INSTRUCCIONES DE TRABAJO:
A – Repite tal cual el pasaje del texto sobre el humanismo que se abre con las palabras que contienen "El retrato social" y se cierra con "Una sociedad masificada.".
B – Prosigue el texto sobre el humanismo a partir de su última oración.

TEXTO:
········
MÁS
ALLÁ DEL HUMANISMO
Un Humanismo que no
responda al hombre en su integridad, ¿es realmente un humanismo?
Una parte de la sociedad
moderna trata de explicarlo todo desde el humanismo. Atrás quedó la escolástica
con su teocentrismo. El humanismo actual es hijo del antropocentrismo. Para
satisfacer las necesidades del mundo sensible y de la inteligencia, se basta el
propio hombre. Mas, ¿no comporta a la vez una ausencia desbocada de sentido y
finalidad en su existencia?
¿Cómo ha de afectar al
hombre abrirse o cerrarse a la realidad, siendo él parte de ella?
Hay cosas que la razón no
alcanza a entender, pero también hay cosas engañosas a los sentidos, pues
viéndose resultan ser irreales, como puede ser un espejismo en el desierto.
Huxley, biólogo y
humanista define el humanismo como “el integrante de las ideas que vinculan al
ser humano y a la sociedad en el proceso psico-social, viniendo a reconciliar
la mente y la materia”. Lo físico (lo
medible y palpable) y lo psíquico (lo inaprensible) se concilian en un mismo
sujeto.
Llegado hasta aquí surge
preguntar: ¿Es la simple llamada a lo humano la solución? ¿Se humaniza
plenamente el hombre con un “humanismo-humano”? ¿No le está disolviendo la
divinización de su propia autonomía? Aquel apóstol del escepticismo que fue
Nietzsche se refiere a él, diciendo: “Humano, demasiado humano”. Algo
ambivalente que afirma y niega a la vez. Admite que todo lo humano está ya
contenido en el hombre, pero también la ironía que expresa su incapacidad por
responder más allá de sí mismo.
Los humanismos mudan,
cuando no metamorfosean. Para ello basta con repasar lo que ha sido la
Historia. ¿Dónde situar al mundo (y con él al hombre), cuando la Ciencia, por
boca de Copérnico afirma que no es el centro del Universo, desplazándolo a la
categoría de un punto perdido en la inmensidad del Cosmos? ¿Y qué decir del
propio hombre, que se considera hijo menor de los dioses y se le hace entender
que no es más que la evolución de una bestia, según el naturalismo darwiniano?
¿Qué han aportado las
modernas concepciones humanistas?
El retrato social que hace
el premio nobel Konrad Lorenz en su obra “Los ocho pecados mortales de la
Humanidad civilizada” es sobrecogedor.
Una sociedad masificada.
Destrucción del espacio vital. Competición del hombre consigo mismo. Muerte por
incineración del sentimiento. Decadencia genética. Ruptura con las tradiciones.
Endoctrinación. Y finalmente, el armamento atómico, que amenaza destruir a la
humanidad.
········
EXTRACTOS DE REGISTROS:
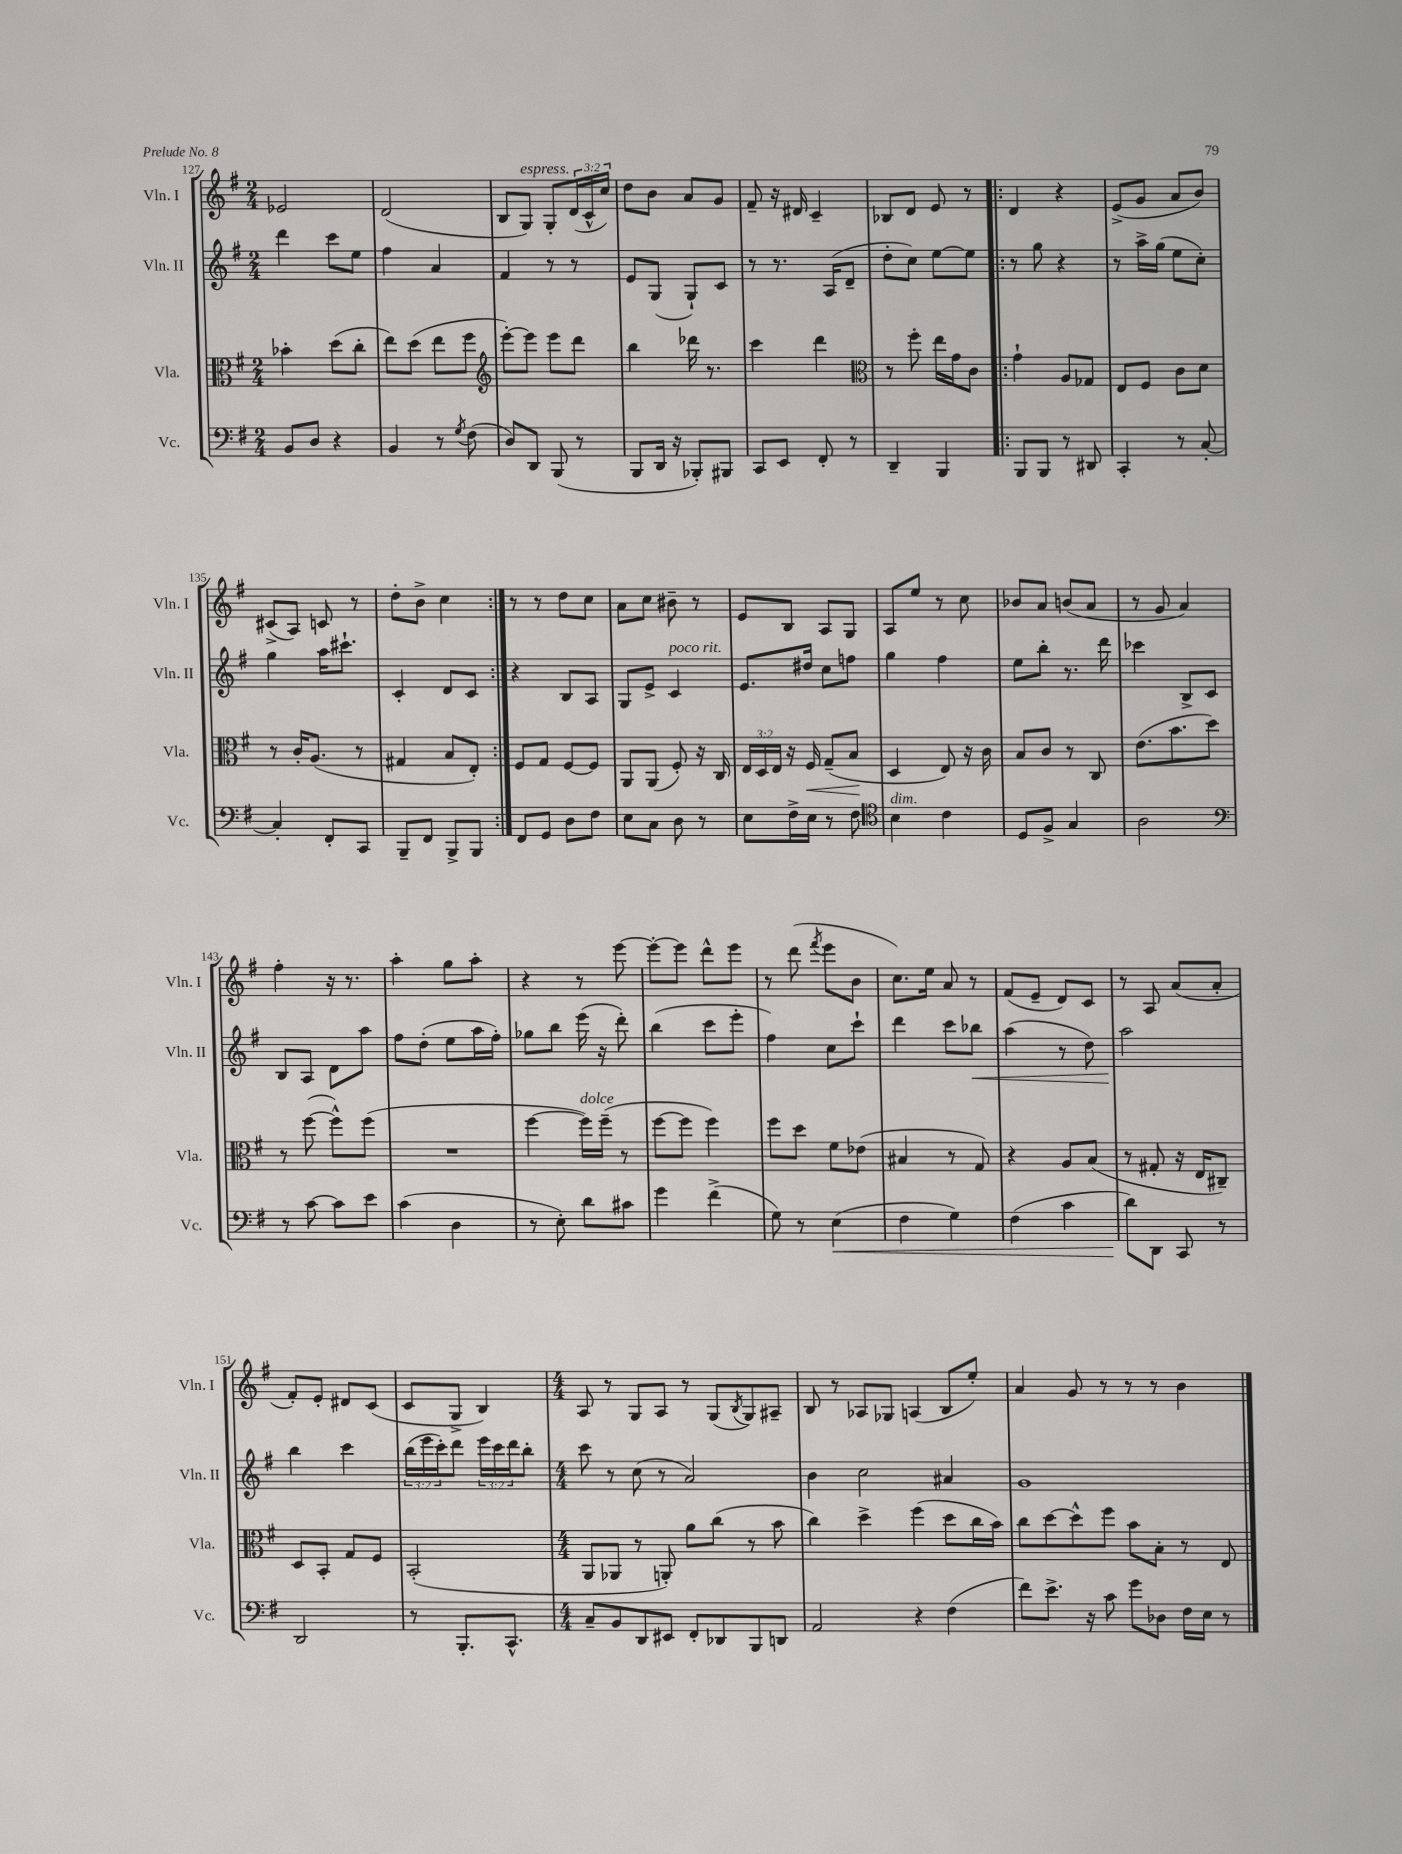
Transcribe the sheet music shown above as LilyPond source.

<<
\new StaffGroup <<
\new Staff = "s0" \with { instrumentName = "Vln. I" shortInstrumentName = "Vln. I" } {
    \clef treble \key g \major \numericTimeSignature \time 2/4 \override Staff.TupletNumber.text = #tuplet-number::calc-fraction-text
    ees'2 |
    d'2( |
    b8 g8^\markup { \italic "espress." }) g8-. \tuplet 3/2 { d'16( c'16-^ c''16) } |
    d''8 b'8 a'8 g'8 |
    fis'8-- r16 dis'16 c'4-- |
    bes8 d'8 e'8 r8 |
    \repeat volta 2 { d'4 r4 |
    e'8->( g'8 a'8 b'8) |
    cis'8->( a8) c'8 r8 |
    d''8-. b'8-> c''4 | }
    r8 r8 d''8 c''8 |
    a'8 c''8 bis'8-- r8 |
    e'8 b8 a8 g8 |
    a8 e''8 r8 c''8 |
    bes'8 a'8 b'8( a'8 |
    r8 g'8 a'4) |
    fis''4-. r16 r8. |
    a''4-. g''8 a''8-. |
    r4 r8 e'''8~ |
    e'''8~-. e'''8 d'''8-^ e'''8 |
    r8 d'''8( \acciaccatura { fis'''8 } e'''8 b'8 |
    c''8.) e''16 a'8 r8 |
    fis'8( e'8-- d'8) c'8 |
    r8 a8 a'8( a'8-. |
    fis'8-.) e'8-. dis'8 c'8( |
    c'8 g8-> b4) |
    \numericTimeSignature \time 4/4 a8 r8 g8 a8 r8 g8( \acciaccatura { b8 } g8) ais8-- |
    b8 r8 aes8 ges8 a4( b8 e''8-.) |
    a'4 g'8 r8 r8 r8 b'4 \bar "|." |
}
\new Staff = "s1" \with { instrumentName = "Vln. II" shortInstrumentName = "Vln. II" } {
    \clef treble \key g \major \numericTimeSignature \time 2/4 \override Staff.TupletNumber.text = #tuplet-number::calc-fraction-text
    d'''4 c'''8 e''8 |
    fis''4 a'4 |
    fis'4 r8 r8 |
    e'8 g8( g8-!) c'8 |
    r8 r8. a16( d'8-- |
    d''8-. c''8) e''8~ e''8 |
    \repeat volta 2 { r8 g''8 r4 |
    r8 a''16-> g''16( e''8 c''8-.) |
    g''4 a''16 cis'''8.-! |
    c'4-. d'8 c'8 | }
    r4 b8 a8 |
    g8 e'8-> c'4^\markup { \italic "poco rit." } |
    e'8. dis''16 c''8 f''8 |
    g''4 fis''4 |
    e''8 b''8-. r8. d'''16 |
    ces'''4 b8-> c'8 |
    b8 a8 d'8 a''8 |
    fis''8 d''8-.( e''8 a''16 fis''16-.) |
    ges''8 b''8 e'''16( r16 d'''8-.) |
    b''4( c'''8 e'''8-. |
    fis''4) c''8 c'''8-! |
    d'''4 c'''8 bes''8\< |
    a''4( r8 d''8) |
    a''2\! |
    b''4 c'''4 |
    \tuplet 3/2 { b''16( e'''16 c'''16-.) } d'''8 \tuplet 3/2 { e'''16 c'''16 d'''16 } b''8-. |
    \numericTimeSignature \time 4/4 c'''8 r8 c''8( r8 a'2) |
    b'4 c''2 ais'4 |
    g'1 \bar "|." |
}
\new Staff = "s2" \with { instrumentName = "Vla." shortInstrumentName = "Vla." } {
    \clef alto \key g \major \numericTimeSignature \time 2/4 \override Staff.TupletNumber.text = #tuplet-number::calc-fraction-text
    bes'4-. d''8( c''8-. |
    e''8) d''8( e''8 fis''8 |
    \clef treble e'''8~-.) e'''8 e'''8 d'''8 |
    b''4 des'''16 r8. |
    c'''4 d'''4 |
    \clef alto r8 fis''8-. e''16 g'16 c'8 |
    \repeat volta 2 { g'4-! a8 ges8 |
    e8 fis8 c'8 d'8 |
    r8 c'16-. a8.( r8 |
    gis4 b8 e8-.) | }
    fis8 g8 fis8~ fis8 |
    a,8 a,8( fis8-.) r16 c16 |
    \tuplet 3/2 { e16 d16 e16 } r16 fis16\< g8--( b8\! |
    d4 e8) r16 c'16 |
    b8 c'8 r8 c8 |
    e'8.( b'8. d''8) |
    r8 fis''8~( fis''8-^) fis''8( |
    R2 |
    fis''4~ fis''16^\markup { \italic "dolce" }) fis''16--( r8 |
    fis''8~ fis''8 fis''4) |
    fis''8 d''8 fis'8 ees'8( |
    bis4 r8 g8) |
    r4 a8 b8( |
    r8 gis8-. r16 e16 cis8--) |
    d8 b,8-. g8 fis8 |
    b,2-.( |
    \numericTimeSignature \time 4/4 a,8 aes,8 r8 a,8-.) a'8 c''8( r8 b'8 |
    c''4) d''4-> fis''4( d''8 c''16 b'16) |
    c''8 d''8~ d''8-^ fis''8 b'8 b8-. r8 e8 \bar "|." |
}
\new Staff = "s3" \with { instrumentName = "Vc." shortInstrumentName = "Vc." } {
    \clef bass \key g \major \numericTimeSignature \time 2/4
    b,8 d8 r4 |
    b,4 r8 \acciaccatura { g8 } fis8( |
    d8) d,8 b,,8( r8 |
    b,,8 d,16 r16 bes,,8-.) bis,,8 |
    c,8 e,8 fis,8-. r8 |
    d,4-- b,,4 |
    \repeat volta 2 { b,,8 b,,8 r8 dis,8 |
    c,4-. r8 c8~-. |
    c4-. fis,8-. c,8 |
    b,,8-- fis,8 b,,8-> b,,8 | }
    fis,8 g,8 d8 fis8 |
    e8 c8 d8 r8 |
    e8 fis16-> e16 r8 fis8 |
    \clef tenor b4^\markup { \italic "dim." } c'4 |
    d8 fis8-> g4 |
    a2 |
    \clef bass r8 c'8~ c'8 e'8 |
    c'4( d4 |
    r8 e8-.) d'8 cis'8 |
    g'4 fis'4->( |
    g8) r8 e4\<( |
    fis4 g4) |
    fis4( c'4 |
    d'8\!) d,8 c,8 r8 |
    d,2 |
    r8 b,,8.-. c,8.-^ |
    \numericTimeSignature \time 4/4 c8-- b,8 d,8 eis,8 fis,8-. des,8 b,,8 d,8 |
    a,2 r4 fis4( |
    fis'8) e'8.-> r16 c'8 g'8 des8 fis16 e16 r8 \bar "|." |
}
>>
>>
\layout { \context { \Score currentBarNumber = #127 } }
········
RESPUESTAS POR TAREA:
A –
El retrato social que hace
el premio nobel Konrad Lorenz en su obra “Los ocho pecados mortales de la
Humanidad civilizada” es sobrecogedor.
Una sociedad masificada.

B –
La profecía de Marx no
tuvo cumplimiento, pero trajo un inmenso Gulag. Pensó que la revolución daría
paso a un socialismo con rostro humano y éste al comunismo del proletariado,
pero donde se implantó hubo de sostenerse con los fusiles. Fue el dominio de
unos pocos “yo” sobre infinidad de “vosotros”. Alienación.
La otra cara de la moneda,
representada por el capitalismo, al servicio del dios Mammón no es tampoco
halagüeña. Un sistema de difícil erradicación, que mantendrá las diferencias
entre los que más tienen y los que menos poseen. Y seguirá siendo así, porque
si se aplicase la normativa de distribuir a todos por igual redundaría en
detrimento del esfuerzo personal, y al no querer esforzarse el hombre se
perdería la creatividad. En suma: dejaría de avanzar el mundo.
¿Qué salida le queda al
hombre, sometido al direccionismo de unas minorías que no acaban de responder a
sus necesidades? Necesidades materiales, sí, mas ¿hemos de pasar por alto lo
que antes se ha dicho acerca de que la criatura es materia, pero también
espíritu? Todo lo que ha de perecer, aun siendo necesario no puede constituirse
en un fin en sí mismo. Ha de ser un medio. El fin es el propio hombre y su
finalidad. Pues, ¿qué es un hombre sin destino? ¿Cómo ha de salir del círculo
en el que se encuentra encerrado?
Para poder escapar de su
propia tela de araña habrá de encontrar una razón que responda más allá del
nihilismo que preña a la sociedad. Sabe qué le ofrece el mundo y también lo que
para él se constituye en la razón de su vida. Para arriesgarse al cambio habrá
antes de admitir cuáles son los diosecillos que le habitan y entender de su
futilidad. Entender de alguna manera que la vida no es hija de la muerte, sino
que más allá de ella puede abrirse a la esperanza. Así, el humanismo inmanente
(el que se justifica sólo por el esfuerzo del hombre) se acredita en el
trascendente, que de alguna manera responde a su deseo de no extinguirse.
Digámoslo con claridad. La
inseguridad forma parte de la existencia. Todo oscila entre el sí y el no. El sí es una puerta a la esperanza, mientras
que el no nada responde.
Por tanto, la opción
fluctúa entre la desconfianza y la confianza en la que es el propio hombre el
que está en juego. Analicemos las dos opciones posibles.
¿Qué consecuencias se
derivarían de una actitud fundamentalmente negativa, es decir, desconfiada?
La realidad está cerrada
para la desconfianza radical. ¿Por qué? Porque lo que va a encontrar es la nada
como respuesta. Y como la realidad reside en mi propia existencia, tendría que
admitir lo “que no es” sobre lo “que puede ser”; y, “siendo yo” habría de
concluir que “no tengo razón de ser”. A lo sumo debería contemplarme como un
producto del azar. La casualidad evolutiva y no la causalidad dentro de un azar
ordenado.
Si queremos comprender la
dificultad que entraña lo accidental, hagamos una sencilla prueba. Tomemos una
página del periódico, cortémosla línea a línea y después letra a letra.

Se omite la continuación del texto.